TOKYO (Sapa-AFP) - UN Secretary-General Ban Ki-moon on Monday criticised Zimbabwe's election in which President Robert Mugabe won another term as "deeply flawed," saying the result was not legitimate.
"The secretary-general has said repeatedly that conditions were not in place for a free and fair election and observers have confirmed this from the deeply flawed process," Ban spokeswoman Marie Okabe said in statement [see here]as the UN head visited Tokyo.
"The outcome did not reflect the true and genuine will of the Zimbabwean people or produce a legitimate result," the statement said.
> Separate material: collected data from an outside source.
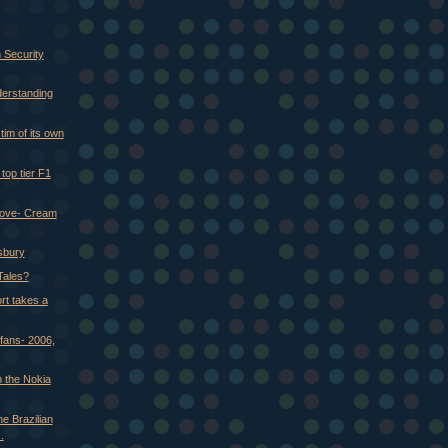
 Security
derstanding
tim of its own
op tier F1
love- Cream
isbury
Tales?
rt takes a
fans- 2006,
 the Nokia
e Brazilian
.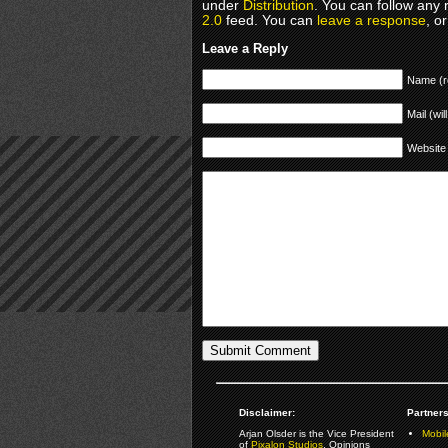
under
Distribution
. You can follow any 
2.0
feed. You can
leave a response
, o
Leave a Reply
Name (r
Mail (wil
Website
Disclaimer:
Partners
Arjan Olsder is the Vice President
Mobil
of
Pixalon Studios
. Opinions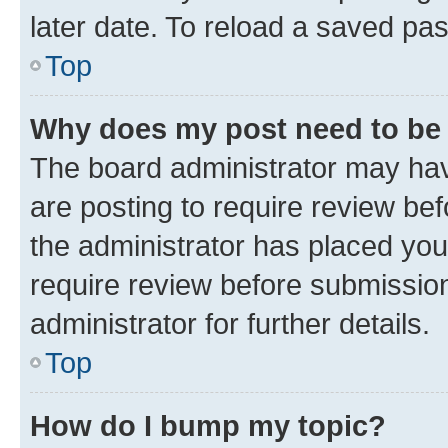
later date. To reload a saved pas
Top
Why does my post need to be
The board administrator may hav
are posting to require review bef
the administrator has placed you
require review before submissio
administrator for further details.
Top
How do I bump my topic?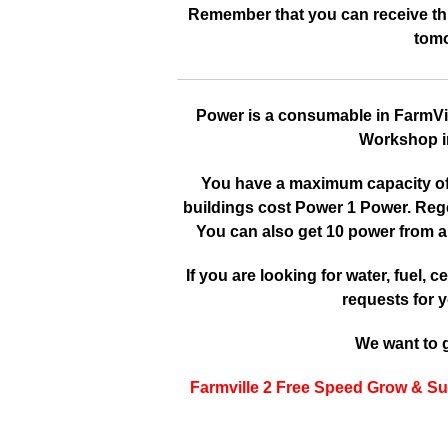
Remember that you can receive this
tomo
Power is a consumable in FarmVille
Workshop in
You have a maximum capacity of 3
buildings cost Power 1 Power. Reg
You can also get 10 power from a
If you are looking for water, fuel, cer
requests for y
We want to g
Farmville 2 Free Speed Grow & Su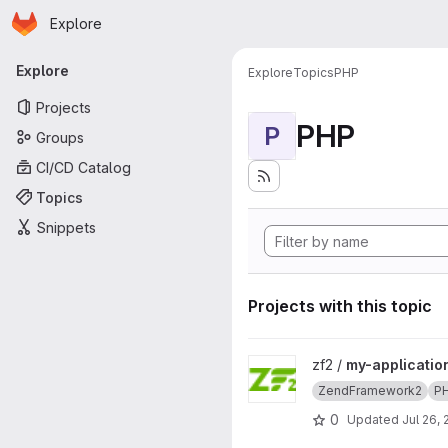
Homepage
Skip to main content
Explore
Primary navigation
Explore
Explore
Topics
PHP
Projects
PHP
P
Groups
CI/CD Catalog
Topics
Snippets
Projects with this topic
View my-application project
zf2 /
my-applicatio
ZendFramework2
P
0
Updated
Jul 26,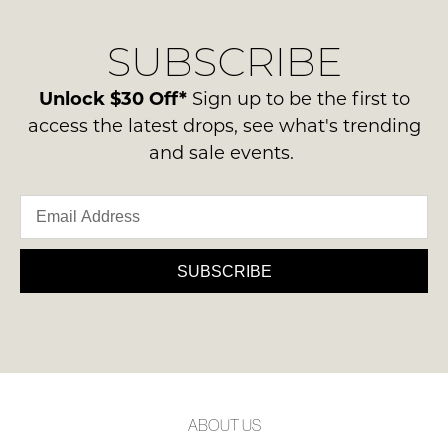
our
Original
NOTIFY
delivery
Condition
SUBSCRIBE
process
ME
-
please
ie
Please
contact
Unlock $30 Off*
Sign up to be the first to
NOT
note
us
access the latest drops, see what's trending
some
WORN
via
products
and sale events.
Shoes
may
phone
must
not
or
be
be
email.
restocked.
in
Delivery
the
is
SUBSCRIBE
Original
FREE
Shoe
on
Box
orders
they
over
were
$99
sent
to
in
ABOUT US
any
Items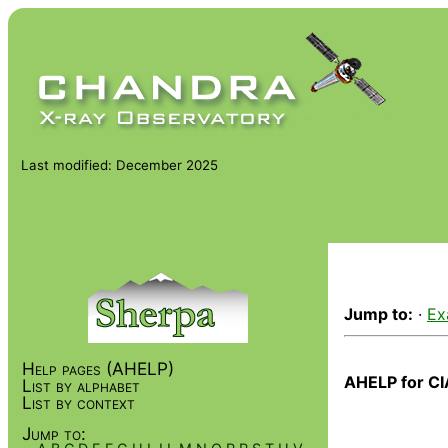
Last modified: December 2025
Jump to:
·
Ex
Help pages (AHELP)
AHELP for CI
List by alphabet
List by context
Jump to: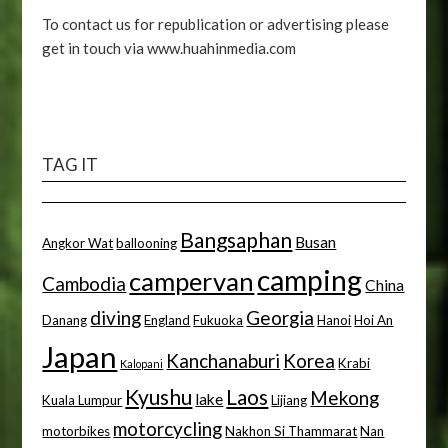
To contact us for republication or advertising please
get in touch via www.huahinmedia.com
TAG IT
Bangsaphan
Busan
Angkor Wat
ballooning
camping
campervan
Cambodia
China
diving
Georgia
Danang
England
Fukuoka
Hanoi
Hoi An
Japan
Kanchanaburi
Korea
Krabi
Kalopani
Kyushu
Laos
Mekong
lake
Kuala Lumpur
Lijiang
motorcycling
motorbikes
Nakhon Si Thammarat
Nan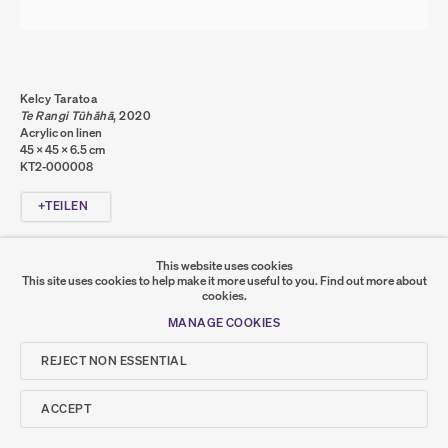
DATENSCHUTZ
COOKIE POLICY
MANAGE COOKIES
COPYRIGHT © 2026 SUMER AND FEATURED
ARTISTS. ALL RIGHTS RESERVED.
Kelcy Taratoa
SITE BY ARTLOGIC
Te Rangi Tūhāhā
,
2020
Acrylic on linen
45 x 45 x 6.5 cm
KT2-000008
Go
TEILEN
SUMER
This website uses cookies
This site uses cookies to help make it more useful to you.
Find out more about
𒆠𒂗𒄀
cookies.
JOIN OUR MAILING LIST
MANAGE COOKIES
REJECT NON ESSENTIAL
ACCEPT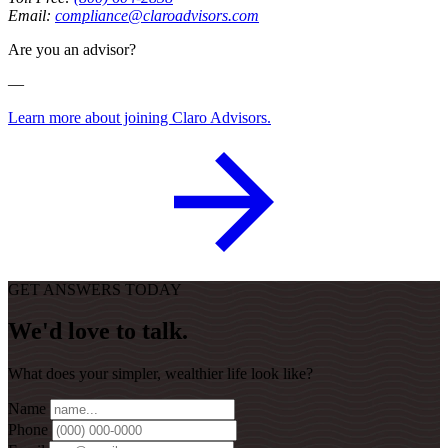
Email:
compliance@claroadvisors.com
Are you an advisor?
—
Learn more about joining Claro Advisors.
GET ANSWERS TODAY
We'd love to talk.
What does your simpler, wealthier life look like?
Name
Phone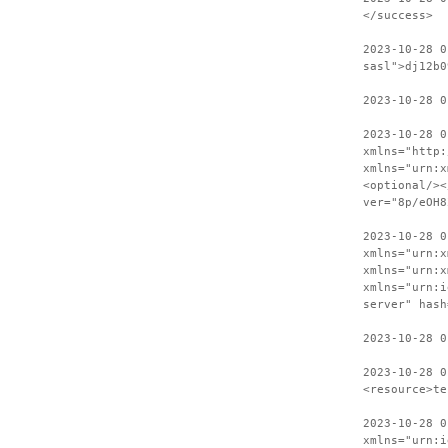
</success>
2023-10-28 0
sasl">dj12b0
2023-10-28 0
2023-10-28 0
xmlns="http:
xmlns="urn:x
<optional/><
ver="8p/eOH8
2023-10-28 0
xmlns="urn:x
xmlns="urn:x
xmlns="urn:i
server" hash
2023-10-28 0
2023-10-28 0
<resource>te
2023-10-28 0
xmlns="urn:i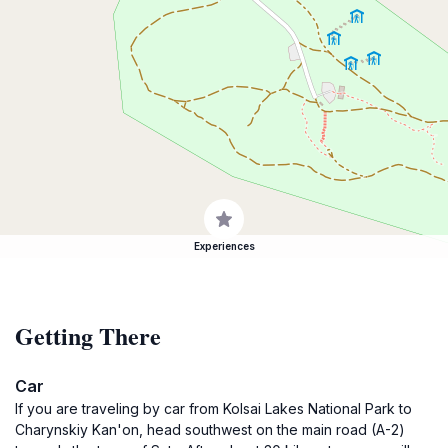
Experiences
Getting There
Car
If you are traveling by car from Kolsai Lakes National Park to
Charynskiy Kan'on, head southwest on the main road (A-2)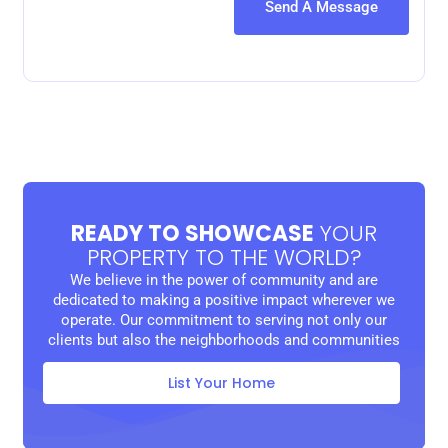
READY TO SHOWCASE
YOUR
PROPERTY TO THE WORLD?
We believe in the power of community and are
dedicated to making a positive impact wherever we
operate. Our commitment to serving not only our
clients but also the neighborhoods and communities
List Your Home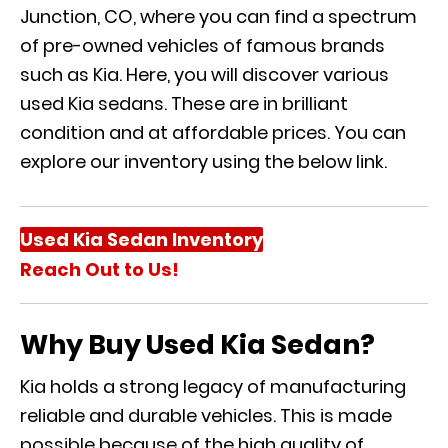
Junction, CO, where you can find a spectrum
of pre-owned vehicles of famous brands
such as Kia. Here, you will discover various
used Kia sedans. These are in brilliant
condition and at affordable prices. You can
explore our inventory using the below link.
Used Kia Sedan Inventory
Reach Out to Us!
Why Buy Used Kia Sedan?
Kia holds a strong legacy of manufacturing
reliable and durable vehicles. This is made
possible because of the high quality of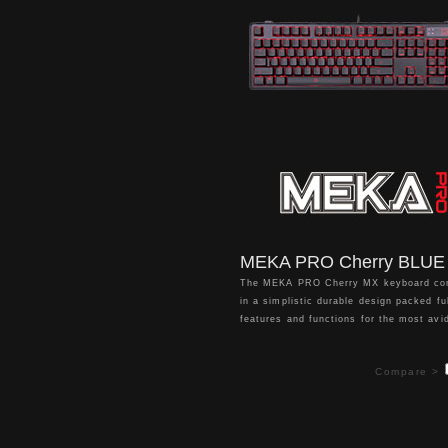
all your gaming needs.
MEKA PRO Cherry BLUE
The MEKA PRO Cherry MX keyboard c
in a simplistic durable design packed ful
features and functions for the most avi
gaming enthusiasts. This includes the u
the latest and highly responsive Cherr
Compare >
switches with a 50 million click lifespan
individual per key red backlight illumina
with 7 stunning lighting effects to choo
from, 4 pre-configured -
RTS/FPS/MOBA/MMORPG - game mode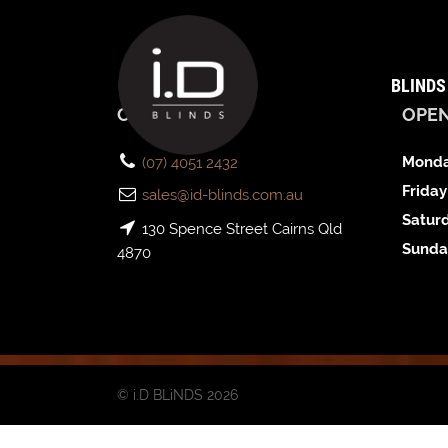
BLINDS
CONTACT US
OPE
Monda
(07) 4051 2432
Friday
sales@id-blinds.com.au
Satur
130 Spence Street Cairns Qld
Sunda
4870
© i.D BLiNDS 2026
Mugabe, who has ruled Zimbabwe since independence in 1980, was sworn in on Sunday barely an hour after the election commission declared he won more than 85 percent of the votes cast.
Mugabe had lost the first round to opposition leader Morgan Tsvangirai, who pulled out of the run-off election citing a campaign of violence against his supporters.
Ban "encourages efforts of the two sides to negotiate a political solution that would end violence and intimidation," the statement said.
It said that the UN was "ready to help in any way possible to produce this result," noting that deputy UN chief Asha-Rose Migiro and Ban's Zimbabwe envoy Haile Menkerios were at the African summit opening Monday in Egypt.